“But I always get seasick,” objected Joe. “And when I’m seasick you couldn’t tempt me with any number of adventures. I simply—um—don’t seem to enthuse much at such times.”
“You can take a lemon with you,” suggested Perry cheerfully. “My grandmother—”
Joe shook his head. “They don’t do you any good,” he said sadly.
“Don’t they! My grandmother—”
“Bother your grandmother! How do we go to sea, Steve? Swim or—or how?”
“We get my father’s cruiser,” replied Steve simply. “She’s a forty-footer and togged out like an ocean-liner. Has everything but a swimming-pool. She—”
“Nix on the luxuries,” interrupted Perry. “The simple life for me. Let’s hire an old moth-eaten sailboat—”
“Nothing doing, Sweet Youth! If I’m to risk my life on the heaving ocean I want something under me. Besides, being seasick is rotten enough, anyhow, without having to roll around in the cock-pit of a two-by-twice sailboat. That cruiser listens well, Steve, but—um—will papa fall for it? If it was my father—”
“I think he will,” answered Steve seriously. “Dad doesn’t have much chance to use the boat himself, and this Summer he’s likely to be in the city more than ever. The trouble is that the Cockatoo is almost too big for three of us to handle.”
“Oh, piffle!”
“It’s so, though. I know the boat, Perry. She’s pretty big when it comes to making a landing or picking up a mooring. If we were all fairly good seamen it might be all right, but I wouldn’t want to try to handle the Cockatoo without a couple of sailors aboard.”
“I once sailed a knockabout,” said Perry.
“And I had a great-grandfather who was a sea captain,” offered Joe encouragingly. “What price great-grandfather?”
“Don’t see where your grandfather and Perry’s grandmother come into this,” replied Steve. “How would it do if we gathered up two or three other fellows?
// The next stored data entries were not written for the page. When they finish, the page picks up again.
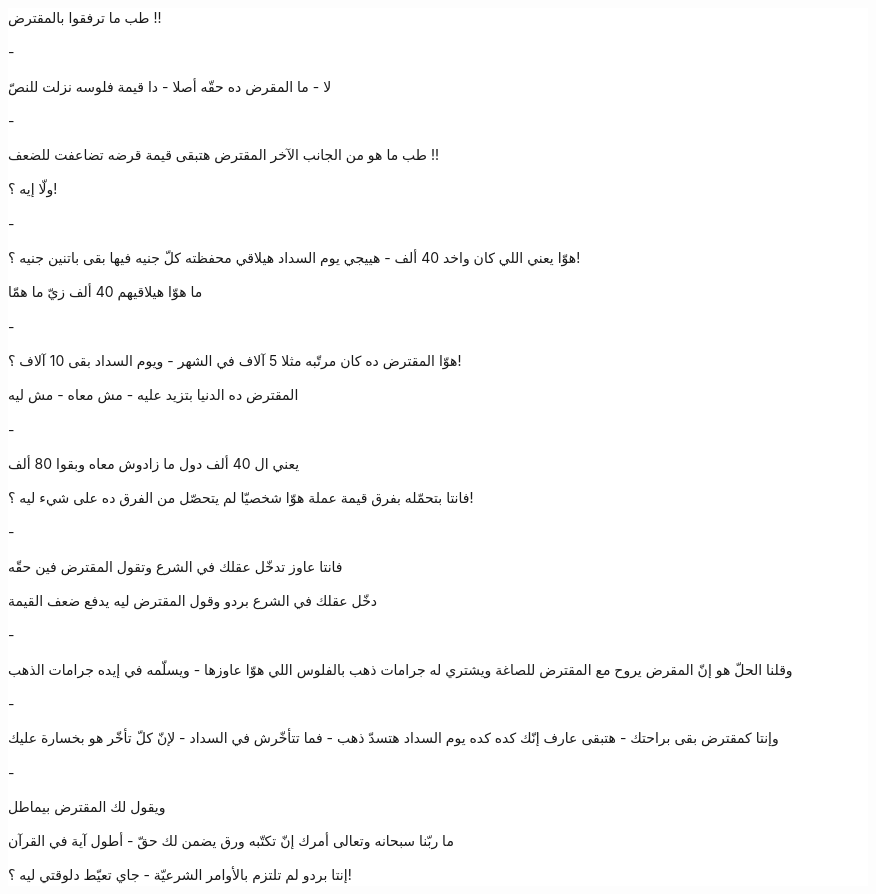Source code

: طب ما ترفقوا بالمقترض !!

\-

لا - ما المقرض ده حقّه أصلا - دا قيمة فلوسه نزلت
للنصّ

\-

طب ما هو من الجانب الآخر المقترض هتبقى قيمة قرضه تضاعفت
للضعف !!

ولّا إيه ؟!

\-

هوّا يعني اللي كان واخد 40 ألف - هييجي يوم السداد هيلاقي
محفظته كلّ جنيه فيها بقى باتنين جنيه ؟!

ما هوّا هيلاقيهم 40 ألف زيّ ما همّا

\-

هوّا المقترض ده كان مرتّبه مثلا 5 آلاف في الشهر - ويوم
السداد بقى 10 آلاف ؟!

المقترض ده الدنيا بتزيد عليه - مش معاه - مش ليه

\-

يعني ال 40 ألف دول ما زادوش معاه وبقوا 80 ألف

فانتا بتحمّله بفرق قيمة عملة هوّا شخصيّا لم يتحصّل من الفرق
ده على شيء ليه ؟!

\-

فانتا عاوز تدخّل عقلك في الشرع وتقول المقترض فين
حقّه

دخّل عقلك في الشرع بردو وقول المقترض ليه يدفع ضعف
القيمة

\-

وقلنا الحلّ هو إنّ المقرض يروح مع المقترض للصاغة ويشتري له
جرامات ذهب بالفلوس اللي هوّا عاوزها - ويسلّمه في إيده جرامات الذهب

\-

وإنتا كمقترض بقى براحتك - هتبقى عارف إنّك كده كده يوم
السداد هتسدّ ذهب - فما تتأخّرش في السداد - لإنّ كلّ تأخّر هو بخسارة
عليك

\-

ويقول لك المقترض بيماطل

ما ربّنا سبحانه وتعالى أمرك إنّ تكتّبه ورق يضمن لك حقّ -
أطول آية في القرآن

إنتا بردو لم تلتزم بالأوامر الشرعيّة - جاي تعيّط دلوقتي
ليه ؟!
The Cockatoo will accommodate six.”
“Who could we get?” asked Joe dubiously.
“Neil Fairleigh, for one.”
“How about Han?” offered Joe.
“Hanford always wants to boss everything,” objected Perry.
“He knows boats, though, and so does Neil,” said Steve. “And they’re both good fellows. That would make five of us, and five isn’t too many. We can’t afford to hire a cook, you know; at least, I can’t; and someone will have to look after that end of it. Who can cook?”
“I can’t!” Perry made the disclaimer with great satisfaction.
“No more can I,” said Joe cheerfully. “Let Neil be cook.”
“I guess we’ll all have to take a try at it. I dare say any of us can fry an egg and make coffee; and you can buy almost everything ready to eat nowadays.”
“Tell you who’s a whale of a cook,” said Perry eagerly. “That’s Ossie Brazier. Remember the time we camped at Mirror Lake last Spring? Remember the flapjacks he made? M-mm!”